J'ai commencé à réfléchir à ce que nous voulions changer. Et pourquoi nous avons besoin d’itinéraires sûrs pour que les personnes dans le besoin puissent atteindre un lieu sûr et refuge.

Léonie : La circulation des personnes n'est jamais un problème. Cela arrive tout le temps si vous avez le bon passeport. C'est le mouvement de certaines personnes qui est considéré comme le problème.

Nous réorganisons les frontières pour faciliter les allées et venues des uns, tout en rendant la tâche plus difficile pour les autres.

Nous devons créer des voies sûres et permettre aux gens de traverser les frontières quand ils en ont besoin.

La plupart des réfugiés cherchent refuge dans leur propre pays, sont déplacés à l’intérieur du pays ou se rendent dans les pays voisins. Les autorités érigent d'énormes barrières pour les demandeurs d'asile.

Vous devez vous rendre au consulat, obtenir un visa, mais si votre vie est menacée, vous ne pouvez pas le faire.

La Grande-Bretagne a externalisé ses frontières vers d’autres pays. Il a privatisé ses frontières au profit des compagnies aériennes et des compagnies de ferry qui se verront infliger une amende ou perdront leur licence si elles amènent des personnes sans papiers adéquats.

Cela signifie que le gouvernement confie le contrôle des frontières à des entreprises privées.

La Grande-Bretagne accueille moins de 1 pour cent de ceux qui cherchent refuge. Mais l’Ukraine montre ce qui peut être fait, avec quelle rapidité des programmes peuvent être mis en place pour des groupes particuliers de personnes.

Nous pouvons ouvrir les mêmes routes sûres aux personnes venant d’Afghanistan, de Syrie et du Soudan du Sud. Si l’on veut briser le modèle des passeurs, il faut créer des itinéraires sûrs.

La création de cette œuvre vous a-t-elle changé ?

Oui : Ce projet a changé ma vie. Avoir ces rencontres soutenues avec des inconnus pendant 45 minutes signifiait que je devais défier les couches d'interférences statiques de mes propres préjugés.

Le contexte de ces rencontres est devenu les élections générales, puis l’horreur des attaques contre les centres de réfugiés, puis le réconfort du pays qui s’est manifesté à Brighton, Hackney et Walthamstow, à Londres, avec des gens disant « Les réfugiés sont les bienvenus ici ».

C’était un immense soulagement.

J'ai écouté environ 200 heures de podcasts pour comprendre l'histoire des conflits qui ont engendré des réfugiés, les cartes et les dirigeants qui étaient aux mains des Britanniques.

Amir Nizar Zuabi est le metteur en scène qui a créé la marionnette géante Petite Amal. Il est palestinien mais vit à Londres depuis deux ans. Il m’a expliqué que la Palestine est une terre aux multiples histoires car c’est un couloir entre la terre et la mer.

Quiconque voyage à travers la Palestine laisse quelque chose.

Destruction, amour, une parole, une malédiction, une gravure, une version de Dieu. Il dit qu'il aime Londres, mais il ne peut pas oublier que le système colonial qui a créé cette magnifique ville est également responsable du conflit et de la douleur dans son pays natal.

En tant qu'artiste, je veux témoigner avec grâce. Je veux créer un art dans lequel les gens font l'expérience de rencontres avec leurs propres préjugés et avec les histoires des autres.

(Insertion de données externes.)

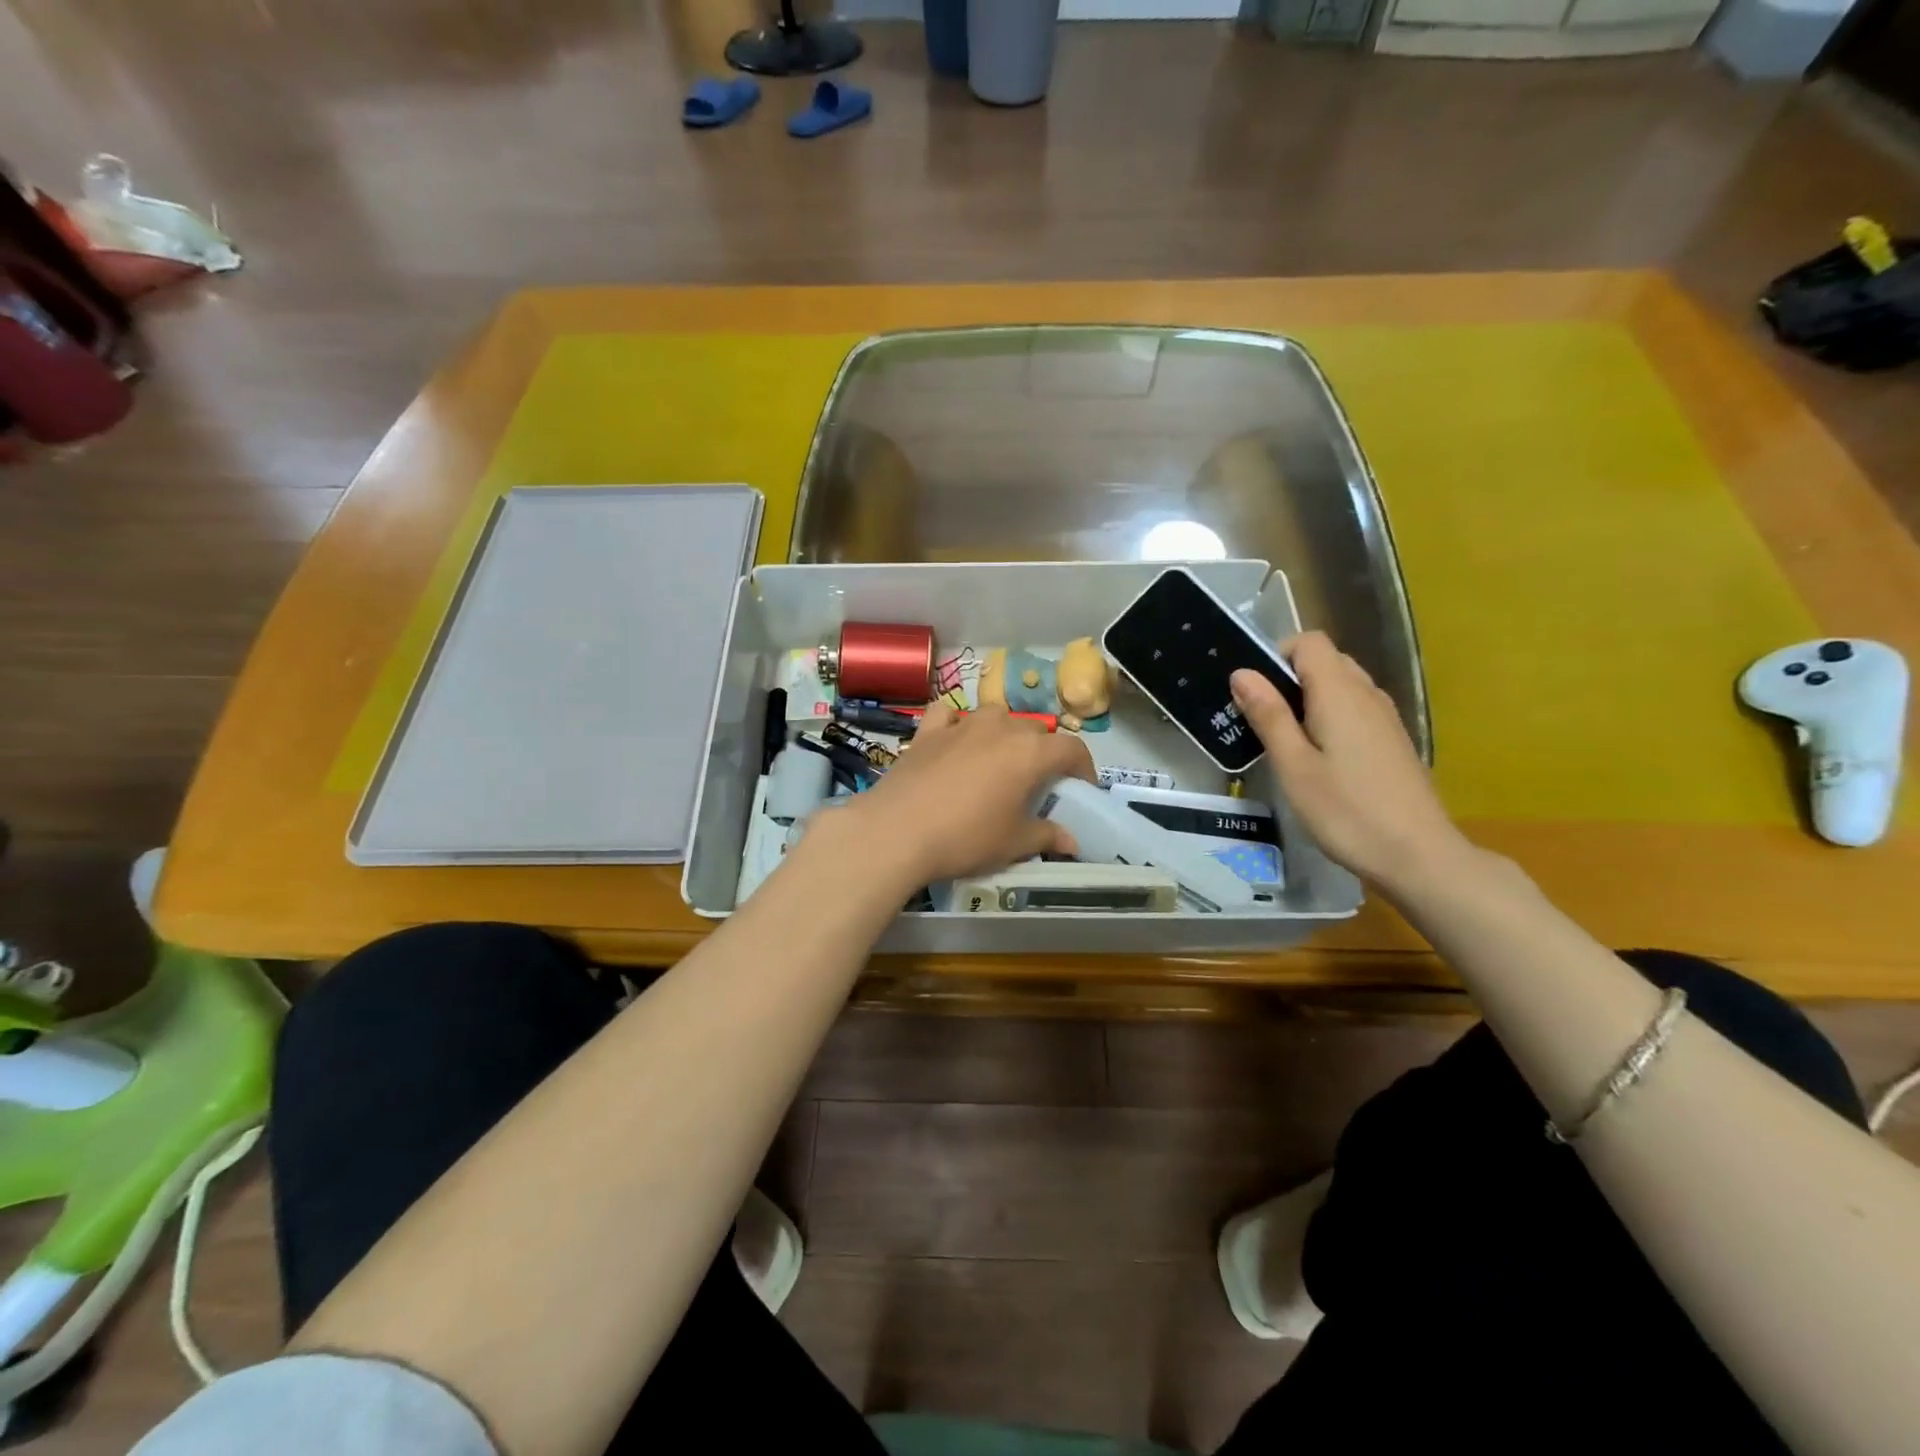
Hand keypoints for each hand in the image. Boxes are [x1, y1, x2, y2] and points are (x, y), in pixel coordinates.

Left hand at [833, 707, 1097, 887]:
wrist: (897, 831)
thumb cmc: (966, 837)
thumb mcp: (1013, 843)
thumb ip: (1047, 837)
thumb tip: (1072, 843)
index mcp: (1030, 752)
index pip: (1072, 748)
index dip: (1083, 767)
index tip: (1080, 789)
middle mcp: (1001, 728)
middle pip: (1035, 730)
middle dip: (1043, 752)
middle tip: (1037, 783)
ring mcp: (962, 724)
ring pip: (996, 716)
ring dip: (1005, 734)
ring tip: (999, 761)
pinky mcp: (928, 730)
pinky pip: (949, 714)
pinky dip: (957, 722)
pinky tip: (955, 739)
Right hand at [1230, 632, 1470, 889]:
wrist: (1418, 856)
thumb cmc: (1346, 811)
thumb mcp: (1293, 765)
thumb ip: (1269, 715)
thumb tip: (1242, 673)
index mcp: (1340, 693)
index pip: (1309, 642)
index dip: (1277, 655)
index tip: (1255, 693)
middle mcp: (1367, 694)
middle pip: (1326, 661)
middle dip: (1289, 678)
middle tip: (1263, 720)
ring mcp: (1385, 718)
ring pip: (1341, 686)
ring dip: (1309, 700)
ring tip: (1286, 742)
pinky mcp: (1392, 741)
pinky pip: (1355, 710)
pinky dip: (1330, 718)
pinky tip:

Nous avons besoin d’une compréhension éclairée des itinéraires sûrs. Le HCR affirme que 73 pour cent des réfugiés dans le monde viennent de cinq pays : l'Afghanistan, la Syrie, le Venezuela, l'Ukraine et le Soudan du Sud.

Léonie : Il est important de comprendre que les voyages coloniaux sont liés à aujourd’hui.

Nous avons déplacé des gens de force, nous sommes allés dans d'autres pays. Cela a façonné le monde. Il existe d’énormes inégalités structurelles. L'anglais est désormais parlé partout. La plupart des gens qui tentent de venir en Grande-Bretagne viennent parce qu'ils ont de la famille ici ou parce qu'ils connaissent la langue.

Quel impact souhaiteriez-vous que la Congrégation ait ?

Oui : Je veux que ces rencontres soient véridiques. Les gens sont venus ici pour chercher refuge et sanctuaire, ils ont pris des décisions et ont agi.

Les rencontrer de cette manière est éclairant, profondément émouvant et encourageant. L'art doit être actif. Le spectacle, la rencontre entre les gens, est une répétition de ce que pourraient être les choses.